### RECORDS TO USE

------------------------

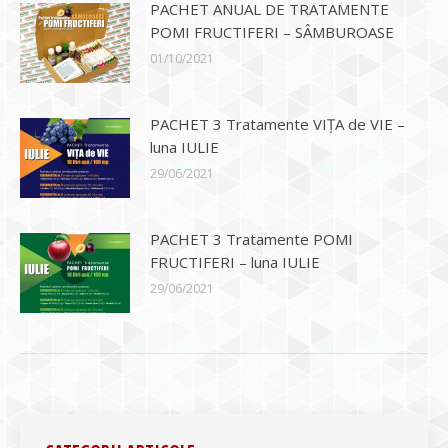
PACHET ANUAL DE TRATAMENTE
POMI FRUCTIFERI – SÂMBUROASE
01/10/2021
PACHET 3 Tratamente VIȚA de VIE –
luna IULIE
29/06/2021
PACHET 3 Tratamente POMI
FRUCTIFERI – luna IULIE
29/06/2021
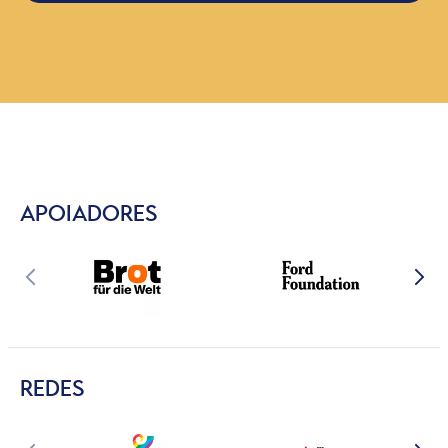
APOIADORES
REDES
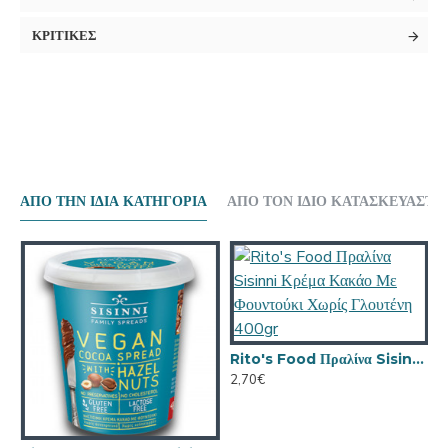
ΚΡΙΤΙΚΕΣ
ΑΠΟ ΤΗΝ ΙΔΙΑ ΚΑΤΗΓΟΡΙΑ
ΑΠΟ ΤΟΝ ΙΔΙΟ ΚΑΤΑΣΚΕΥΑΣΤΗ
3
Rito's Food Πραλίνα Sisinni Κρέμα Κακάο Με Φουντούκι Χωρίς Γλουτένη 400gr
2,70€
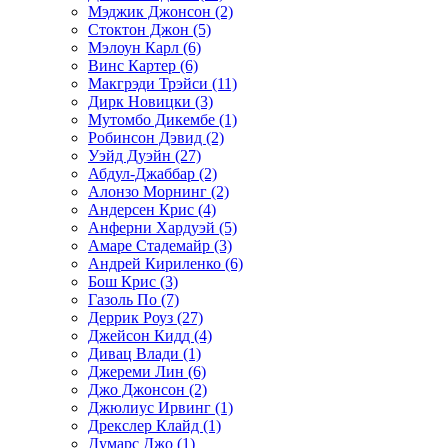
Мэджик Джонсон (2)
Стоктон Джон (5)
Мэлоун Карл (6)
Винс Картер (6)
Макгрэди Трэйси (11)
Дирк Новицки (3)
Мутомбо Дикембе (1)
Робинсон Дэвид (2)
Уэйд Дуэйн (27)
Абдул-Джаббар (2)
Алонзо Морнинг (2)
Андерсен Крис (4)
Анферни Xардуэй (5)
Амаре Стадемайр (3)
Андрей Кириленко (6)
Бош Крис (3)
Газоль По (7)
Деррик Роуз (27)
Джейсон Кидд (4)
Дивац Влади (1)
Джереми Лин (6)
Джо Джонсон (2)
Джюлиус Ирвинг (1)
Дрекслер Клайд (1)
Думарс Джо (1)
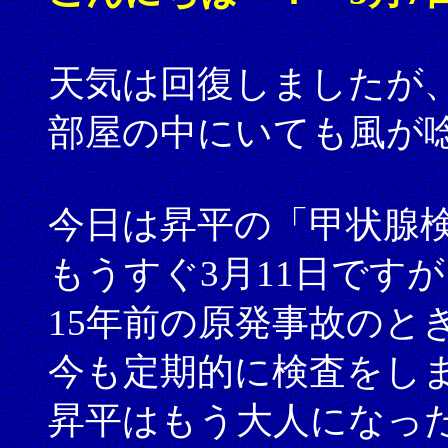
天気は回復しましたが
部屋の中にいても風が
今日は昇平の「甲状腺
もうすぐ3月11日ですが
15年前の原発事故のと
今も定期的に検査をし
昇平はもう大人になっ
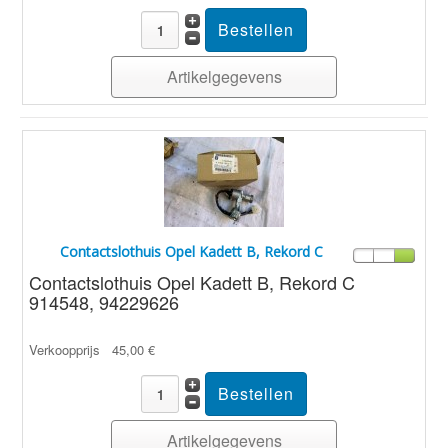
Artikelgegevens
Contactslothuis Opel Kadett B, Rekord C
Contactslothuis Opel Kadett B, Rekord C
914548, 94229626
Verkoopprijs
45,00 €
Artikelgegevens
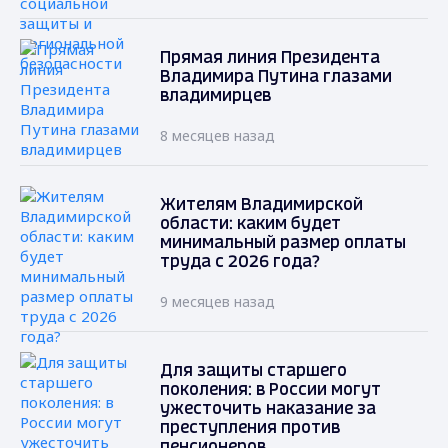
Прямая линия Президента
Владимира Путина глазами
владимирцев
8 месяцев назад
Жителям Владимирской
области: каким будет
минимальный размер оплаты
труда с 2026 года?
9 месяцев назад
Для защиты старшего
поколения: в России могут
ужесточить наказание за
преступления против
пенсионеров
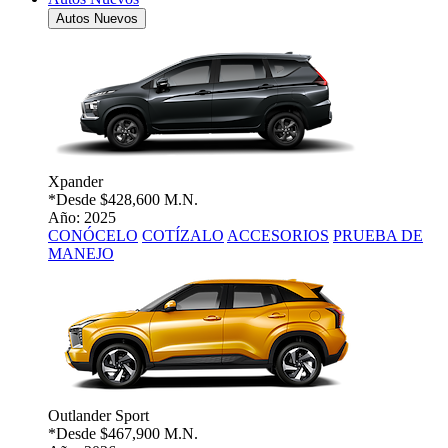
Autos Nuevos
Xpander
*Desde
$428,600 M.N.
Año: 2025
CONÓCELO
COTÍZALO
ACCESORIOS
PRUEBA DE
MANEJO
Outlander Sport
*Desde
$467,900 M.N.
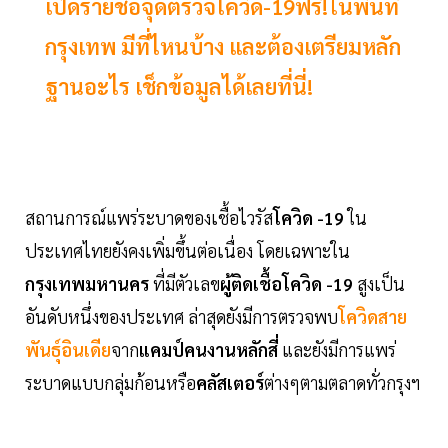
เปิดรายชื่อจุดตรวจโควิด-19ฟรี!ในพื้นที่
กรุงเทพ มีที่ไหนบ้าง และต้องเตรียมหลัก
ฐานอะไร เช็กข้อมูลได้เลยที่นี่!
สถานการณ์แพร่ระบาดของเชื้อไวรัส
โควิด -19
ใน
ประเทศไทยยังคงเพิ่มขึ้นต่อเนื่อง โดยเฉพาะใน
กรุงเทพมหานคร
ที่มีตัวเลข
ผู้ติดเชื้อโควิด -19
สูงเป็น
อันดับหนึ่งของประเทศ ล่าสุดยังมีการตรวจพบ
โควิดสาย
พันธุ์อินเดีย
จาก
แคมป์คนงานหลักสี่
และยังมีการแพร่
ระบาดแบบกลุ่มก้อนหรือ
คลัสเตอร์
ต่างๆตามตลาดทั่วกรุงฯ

------------------------

Turn the text read from all of the entries above into a single numbered list with one line per item. Skip any blank lines and leave the pictures out.

### RESULT FOR THIS EXERCISE
1. PACHET ANUAL DE TRATAMENTE
2. POMI FRUCTIFERI – SÂMBUROASE
3. 01/10/2021
4. PACHET 3 Tratamente VIȚA de VIE –
5. luna IULIE
6. 29/06/2021
7. PACHET 3 Tratamente POMI
8. FRUCTIFERI – luna IULIE
9. 29/06/2021
10. APOIADORES
11. REDES
12. ΚΡΙΤΙΚΕΣ
13. ΑΠΟ ΤΗΝ ΙΔΙΑ ΚΑΤΗΓΟΡΙΑ
14. ΑΠΟ ΤΟΝ ΙΔΙΟ ΚΑΤΑΣΚΕΥΑΣΤΗ
15. 3
16. Rito's Food Πραλίνα Sisinni Κρέμα Κακάο Με Φουντούκι Χωρίς Γλουτένη 400gr
17. 2,70€
18. Мэджик Джонсон (2)
19. Стоктон Джон (5)
20. Мэлоун Карл (6)
21. Винс Картер (6)
22. Макгрэди Трэйси (11)
23. Дирк Новицки (3)
24. Мутомбо Дикембе (1)
25. Робинсон Дэвид (2)
26. Уэйд Дуэйн (27)
27. Абдул-Джаббар (2)
28. Алонзо Морнинг (2)
29. Андерсен Крис (4)
30. Анферни Xардуэй (5)
31. Амаре Стадемайр (3)
32. Андрей Кириленко (6)
33. Бош Крис (3)
34. Газоль По (7)
35. Деррик Роуз (27)
36. Джейсон Кидд (4)
37. Дивац Влади (1)
38. Джереми Лин (6)
39. Джо Джонсон (2)
40. Джюлиус Ирвинг (1)
41. Дрекслер Клайд (1)
42. Думарс Джо (1)
43. 天気は回復しましたが
44. 部屋の中にいても風が
45. 今日は昇平の「甲状腺
46. もうすぐ3月11日ですが
47. 15年前の原発事故のと
48. 今も定期的に検査をし
49. 昇平はもう大人になっ
50. Artikelgegevens
51. Contactslothuis Opel Kadett B, Rekord C
52. Contactslothuis Opel Kadett B, Rekord C
53. 914548, 94229626
54. Verkoopprijs
55. 45,00 €
56. Artikelgegevens
57. Прямая линия Президента
58. Владимира Путина глазами
59. владимирцев
60. 8 месяцев назад
61. Жителям Владимирской
62. области: каким будет
63. минимальный размер оплаты
64. труда с 2026 года?
65. 9 месяцев назад
66. Для защиты старшего
67. поколения: в России могут
68. ужесточить наказание за
69. преступления против
70. пенсионеров
71. Autos Nuevos
72. Xpander
73. *Desde
74. $428,600 M.N.
75. Año: 2025
76. CONÓCELO
77. COTÍZALO
78. ACCESORIOS
79. PRUEBA DE
80. MANEJO
81. Outlander Sport
82. *Desde
83. $467,900 M.N.
84. เปิดรายชื่อจุดตรวจโควิด-19ฟรี!ในพื้นที่
85. กรุงเทพ มีที่ไหนบ้าง และต้องเตรียมหลัก
86. ฐานอะไร เช็กข้อมูลได้เลยที่นี่!
87. สถานการณ์แพร่ระบาดของเชื้อไวรัส
88. โควิด -19
89. ใน
90. ประเทศไทยยังคงเพิ่มขึ้นต่อเนื่อง โดยเฉพาะใน
91. กรุงเทพมหานคร
92. ที่มีตัวเลข
93. ผู้ติดเชื้อโควิด -19
94. สูงเป็น
95. อันดับหนึ่งของประเทศ ล่าสุดยังมีการตรวจพบ
96. โควิดสาย
97. พันธุ์อินเดีย
98. จาก
99. แคมป์คนงานหลักสี่
100. และยังมีการแพร่
101. ระบาดแบบกลุ่มก้อนหรือ
102. คลัสเตอร์
103. ต่างๆตามตลาดทั่วกรุงฯ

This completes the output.